The data >>

== Segment start ==

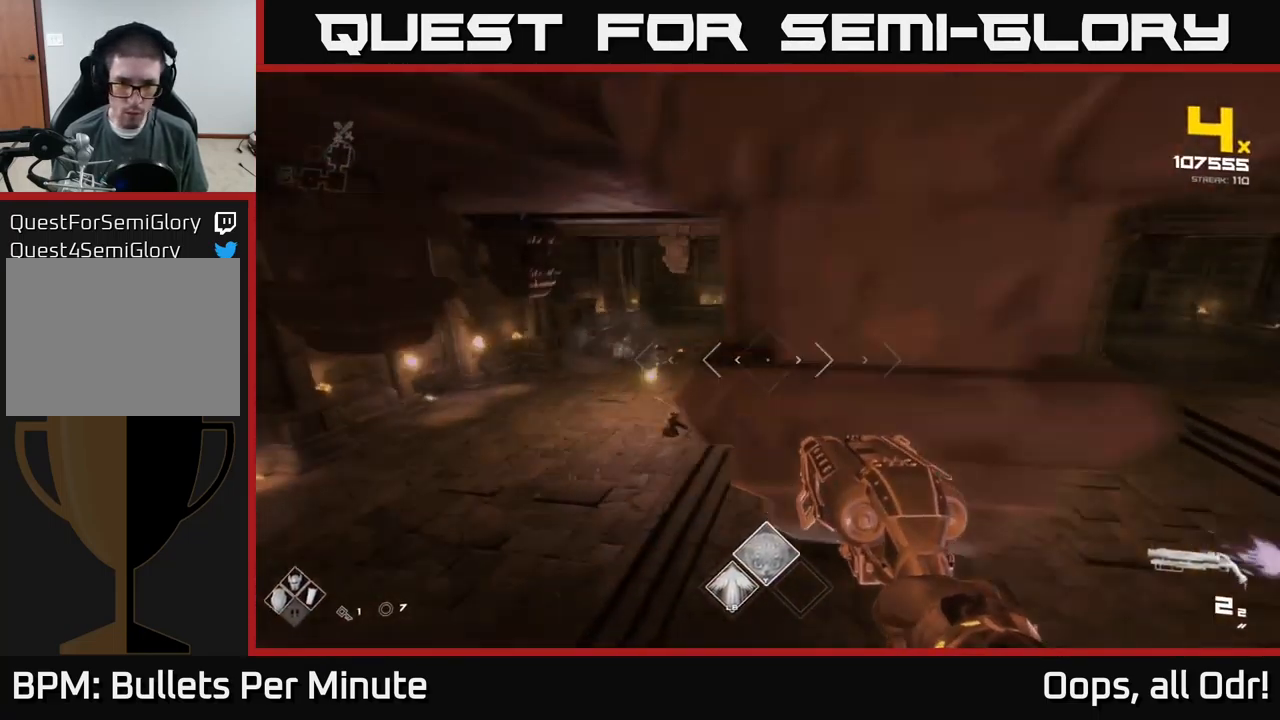
{"buttons": [], "left_stick": "down-left", "right_stick": "center", "events": [[17, "right_stick", "center"], [350, "R2", "down"], [433, "left_stick", "down-left"], [450, "R2", "up"]]}
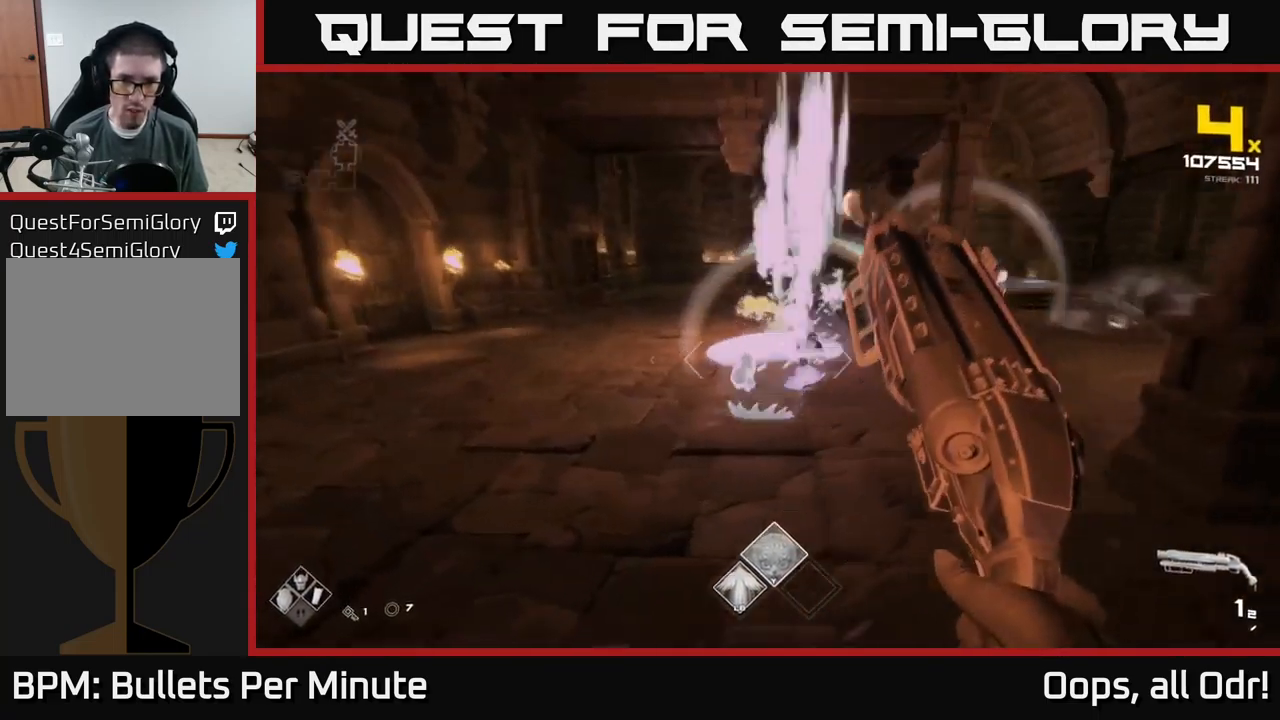
{"buttons": ["R1"], "left_stick": "up-left", "right_stick": "right", "events": [[17, "right_stick", "right"], [67, "right_stick", "up-right"], [217, "R2", "down"], [233, "right_stick", "center"], [250, "R2", "up"], [400, "left_stick", "up-left"], [433, "right_stick", "right"], [500, "R1", "down"]]}
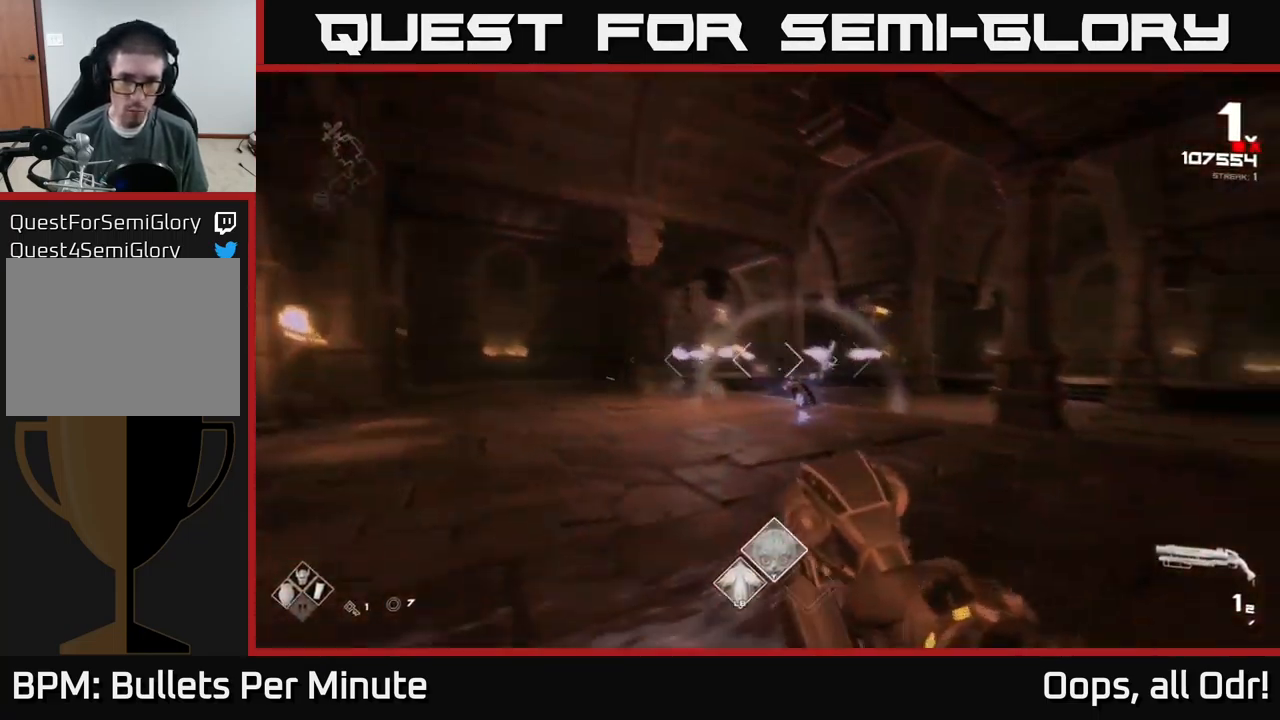
{"buttons": [], "left_stick": "up-left", "right_stick": "center", "events": [[17, "left_stick", "up"], [83, "R1", "up"], [83, "right_stick", "center"], [217, "left_stick", "up-left"], [233, "right_stick", "right"], [350, "R2", "down"], [433, "right_stick", "center"], [467, "R2", "up"]]}
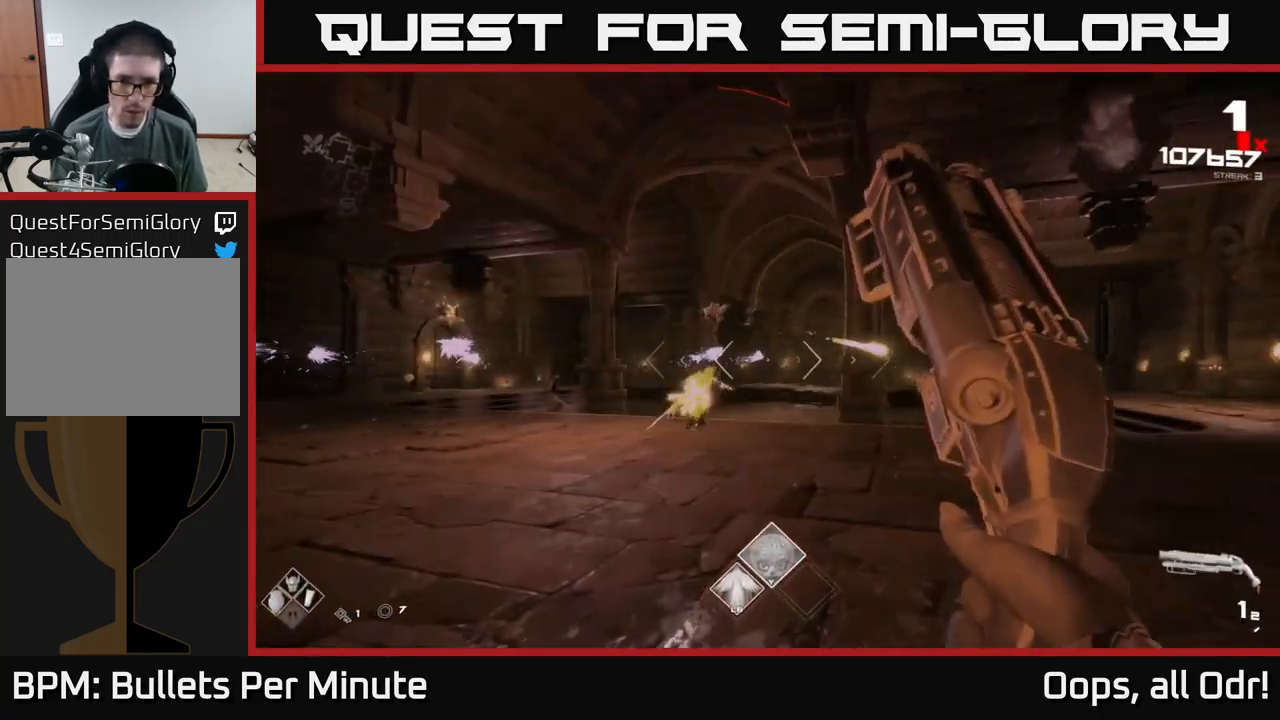
{"buttons": [], "left_stick": "right", "right_stick": "center", "events": [[50, "left_stick", "up"], [150, "left_stick", "up-left"], [217, "right_stick", "left"], [250, "R2", "down"], [317, "left_stick", "up"], [350, "R2", "up"], [350, "right_stick", "center"], [434, "left_stick", "right"]]}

== Segment end ==

Assigned task >> Would you please copy the listing exactly, omitting every picture?

Expected answer >>
{"buttons": [], "left_stick": "down-left", "right_stick": "center", "events": [[17, "right_stick", "center"], [350, "R2", "down"], [433, "left_stick", "down-left"], [450, "R2", "up"]]}
{"buttons": ["R1"], "left_stick": "up-left", "right_stick": "right", "events": [[17, "right_stick", "right"], [67, "right_stick", "up-right"], [217, "R2", "down"], [233, "right_stick", "center"], [250, "R2", "up"], [400, "left_stick", "up-left"], [433, "right_stick", "right"], [500, "R1", "down"]]}
{"buttons": [], "left_stick": "up-left", "right_stick": "center", "events": [[17, "left_stick", "up"], [83, "R1", "up"], [83, "right_stick", "center"], [217, "left_stick", "up-left"], [233, "right_stick", "right"], [350, "R2", "down"], [433, "right_stick", "center"], [467, "R2", "up"]]}
{"buttons": [], "left_stick": "right", "right_stick": "center", "events": [[50, "left_stick", "up"], [150, "left_stick", "up-left"], [217, "right_stick", "left"], [250, "R2", "down"], [317, "left_stick", "up"], [350, "R2", "up"], [350, "right_stick", "center"], [434, "left_stick", "right"]]}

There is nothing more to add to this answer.